----- SOURCE DATA -----

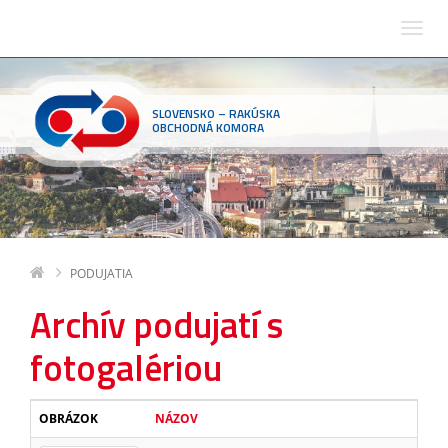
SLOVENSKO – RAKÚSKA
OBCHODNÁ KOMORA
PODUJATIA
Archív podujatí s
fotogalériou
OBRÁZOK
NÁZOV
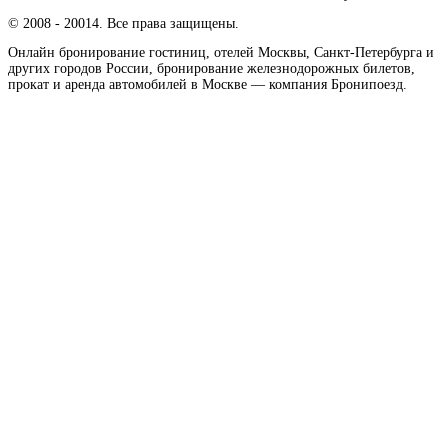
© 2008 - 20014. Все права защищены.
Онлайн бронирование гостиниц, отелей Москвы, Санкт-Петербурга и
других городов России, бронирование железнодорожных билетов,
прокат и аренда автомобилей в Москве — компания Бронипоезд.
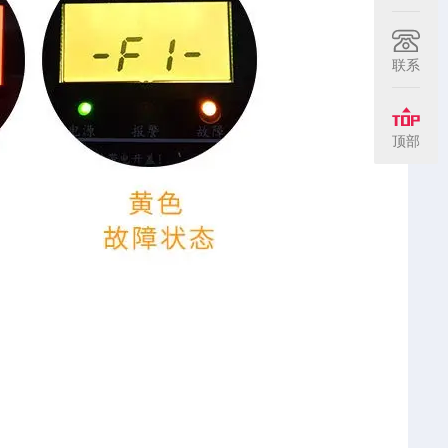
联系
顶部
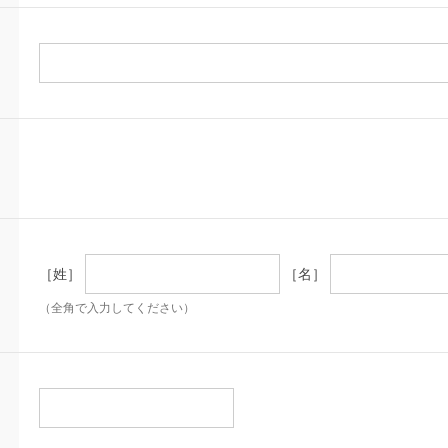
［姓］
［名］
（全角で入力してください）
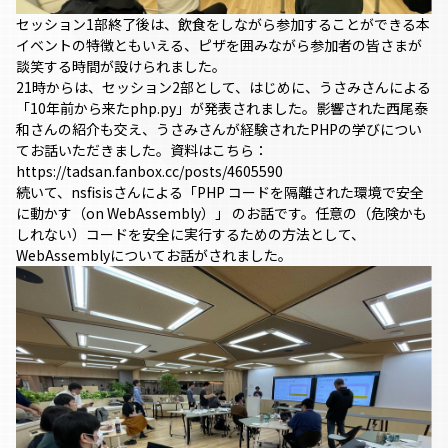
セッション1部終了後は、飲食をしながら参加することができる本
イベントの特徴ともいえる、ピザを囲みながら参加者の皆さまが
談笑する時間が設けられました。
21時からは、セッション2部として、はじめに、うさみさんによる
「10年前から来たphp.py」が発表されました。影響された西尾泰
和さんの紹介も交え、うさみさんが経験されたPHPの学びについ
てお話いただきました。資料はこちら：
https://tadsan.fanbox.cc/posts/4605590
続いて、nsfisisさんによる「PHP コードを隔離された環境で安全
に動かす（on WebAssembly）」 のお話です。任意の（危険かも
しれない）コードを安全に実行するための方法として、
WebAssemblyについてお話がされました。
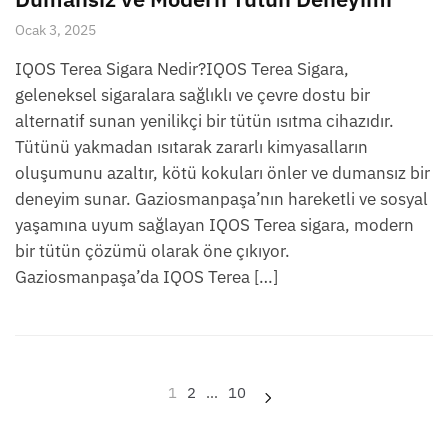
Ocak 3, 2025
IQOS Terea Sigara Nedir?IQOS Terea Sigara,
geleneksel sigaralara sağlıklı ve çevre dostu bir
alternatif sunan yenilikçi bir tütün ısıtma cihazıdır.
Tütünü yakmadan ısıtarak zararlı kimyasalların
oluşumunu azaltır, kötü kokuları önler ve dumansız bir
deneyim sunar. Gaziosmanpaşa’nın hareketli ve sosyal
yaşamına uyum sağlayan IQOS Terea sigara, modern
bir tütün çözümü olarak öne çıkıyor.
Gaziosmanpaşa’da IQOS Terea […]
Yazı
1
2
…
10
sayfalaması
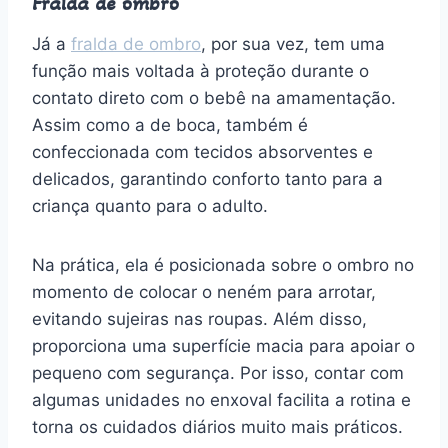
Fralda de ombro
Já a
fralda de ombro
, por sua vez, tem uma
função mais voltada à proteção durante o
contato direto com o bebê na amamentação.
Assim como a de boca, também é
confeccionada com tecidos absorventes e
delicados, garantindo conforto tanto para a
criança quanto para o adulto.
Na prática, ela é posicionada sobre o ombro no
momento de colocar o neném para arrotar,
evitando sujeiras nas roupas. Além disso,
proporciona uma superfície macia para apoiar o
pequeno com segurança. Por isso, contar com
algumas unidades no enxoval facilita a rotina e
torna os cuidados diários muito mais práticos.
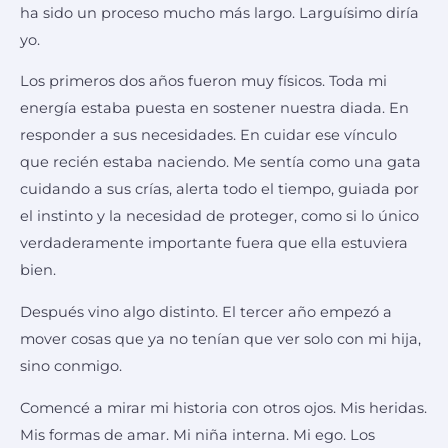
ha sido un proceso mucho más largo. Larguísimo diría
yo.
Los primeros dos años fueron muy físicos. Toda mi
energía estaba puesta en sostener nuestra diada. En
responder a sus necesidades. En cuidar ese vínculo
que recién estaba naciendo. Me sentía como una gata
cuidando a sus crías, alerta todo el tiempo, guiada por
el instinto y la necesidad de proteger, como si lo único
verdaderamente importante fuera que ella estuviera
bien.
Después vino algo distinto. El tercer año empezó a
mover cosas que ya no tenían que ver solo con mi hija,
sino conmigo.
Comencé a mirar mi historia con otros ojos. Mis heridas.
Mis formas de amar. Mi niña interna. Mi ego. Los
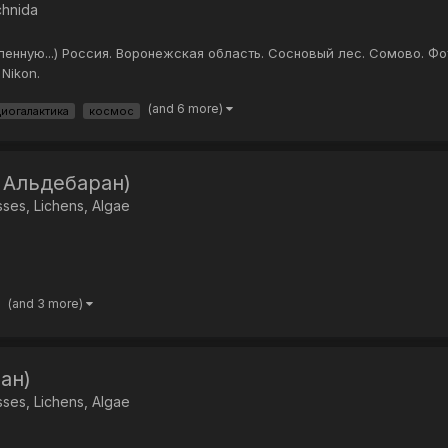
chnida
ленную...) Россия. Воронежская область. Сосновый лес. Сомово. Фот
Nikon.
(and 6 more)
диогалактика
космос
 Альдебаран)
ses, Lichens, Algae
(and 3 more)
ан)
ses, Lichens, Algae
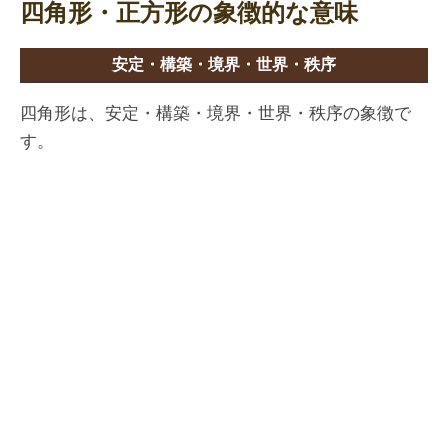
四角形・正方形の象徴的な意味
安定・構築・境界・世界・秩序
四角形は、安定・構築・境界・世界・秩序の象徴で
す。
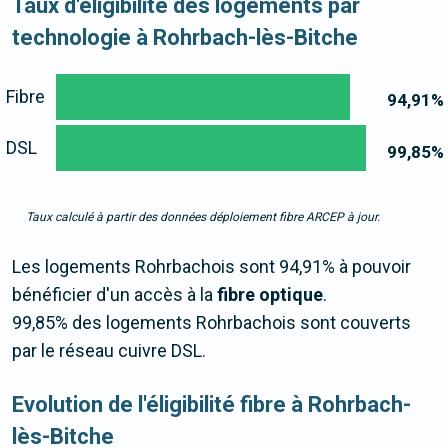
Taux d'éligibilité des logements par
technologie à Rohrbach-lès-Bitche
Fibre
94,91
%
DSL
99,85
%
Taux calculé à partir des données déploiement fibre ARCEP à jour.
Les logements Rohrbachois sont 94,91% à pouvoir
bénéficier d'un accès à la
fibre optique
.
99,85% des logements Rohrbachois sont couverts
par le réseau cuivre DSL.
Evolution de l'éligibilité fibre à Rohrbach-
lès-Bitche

-----
----- SOURCE DATA -----

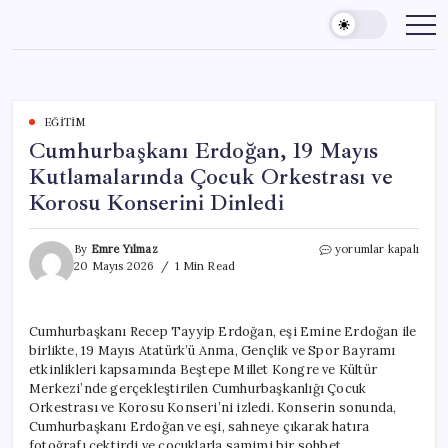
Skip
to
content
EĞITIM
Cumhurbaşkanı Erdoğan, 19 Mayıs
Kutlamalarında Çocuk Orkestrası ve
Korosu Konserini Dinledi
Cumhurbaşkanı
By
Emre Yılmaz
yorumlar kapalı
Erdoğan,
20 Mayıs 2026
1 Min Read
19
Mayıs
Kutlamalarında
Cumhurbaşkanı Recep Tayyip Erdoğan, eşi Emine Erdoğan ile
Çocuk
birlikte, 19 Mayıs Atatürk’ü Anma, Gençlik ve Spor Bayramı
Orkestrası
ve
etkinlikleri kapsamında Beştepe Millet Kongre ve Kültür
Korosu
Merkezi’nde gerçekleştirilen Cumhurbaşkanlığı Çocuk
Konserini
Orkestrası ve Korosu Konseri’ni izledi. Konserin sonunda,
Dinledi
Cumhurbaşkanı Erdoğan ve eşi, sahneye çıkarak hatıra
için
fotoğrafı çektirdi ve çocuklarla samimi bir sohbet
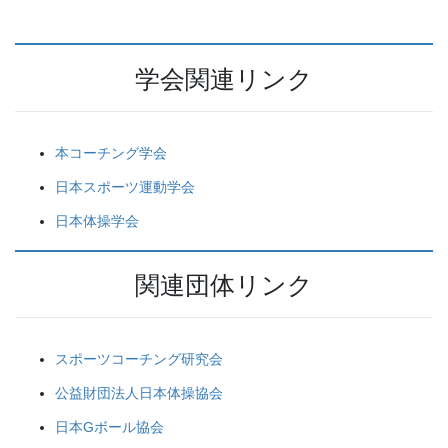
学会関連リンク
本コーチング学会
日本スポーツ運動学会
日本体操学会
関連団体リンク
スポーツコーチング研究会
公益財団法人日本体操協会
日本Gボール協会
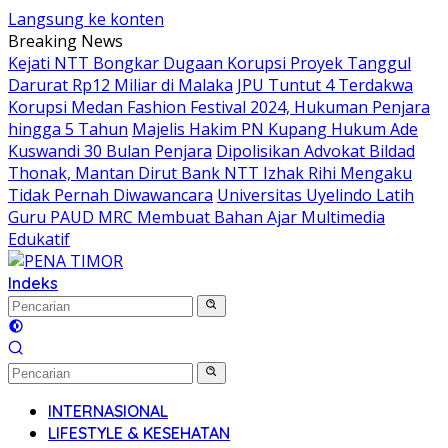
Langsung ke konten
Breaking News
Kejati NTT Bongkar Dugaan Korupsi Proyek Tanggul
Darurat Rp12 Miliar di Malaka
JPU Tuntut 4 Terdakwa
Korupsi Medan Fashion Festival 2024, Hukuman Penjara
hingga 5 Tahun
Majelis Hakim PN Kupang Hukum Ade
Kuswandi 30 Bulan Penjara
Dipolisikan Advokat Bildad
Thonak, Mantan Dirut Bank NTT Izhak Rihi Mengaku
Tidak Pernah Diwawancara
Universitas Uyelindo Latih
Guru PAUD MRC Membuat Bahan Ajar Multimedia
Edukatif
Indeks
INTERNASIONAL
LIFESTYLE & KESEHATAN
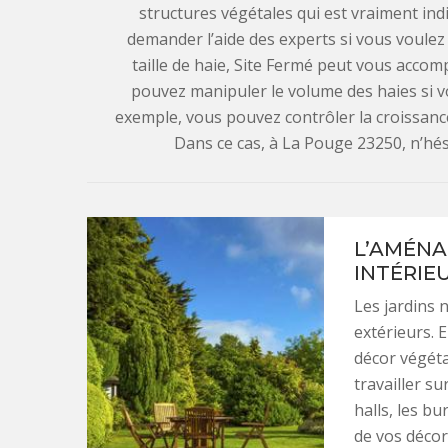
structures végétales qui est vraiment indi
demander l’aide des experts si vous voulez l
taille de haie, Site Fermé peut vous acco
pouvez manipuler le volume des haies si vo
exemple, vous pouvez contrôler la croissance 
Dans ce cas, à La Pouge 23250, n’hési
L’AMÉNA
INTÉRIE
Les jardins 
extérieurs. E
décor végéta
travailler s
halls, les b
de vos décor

-----

* DESCRIPTION OF THE TASK:
Within the records, in how many lines does the string "Taux" occur? Give the number and no other text.

* EXERCISE RESPONSE:
2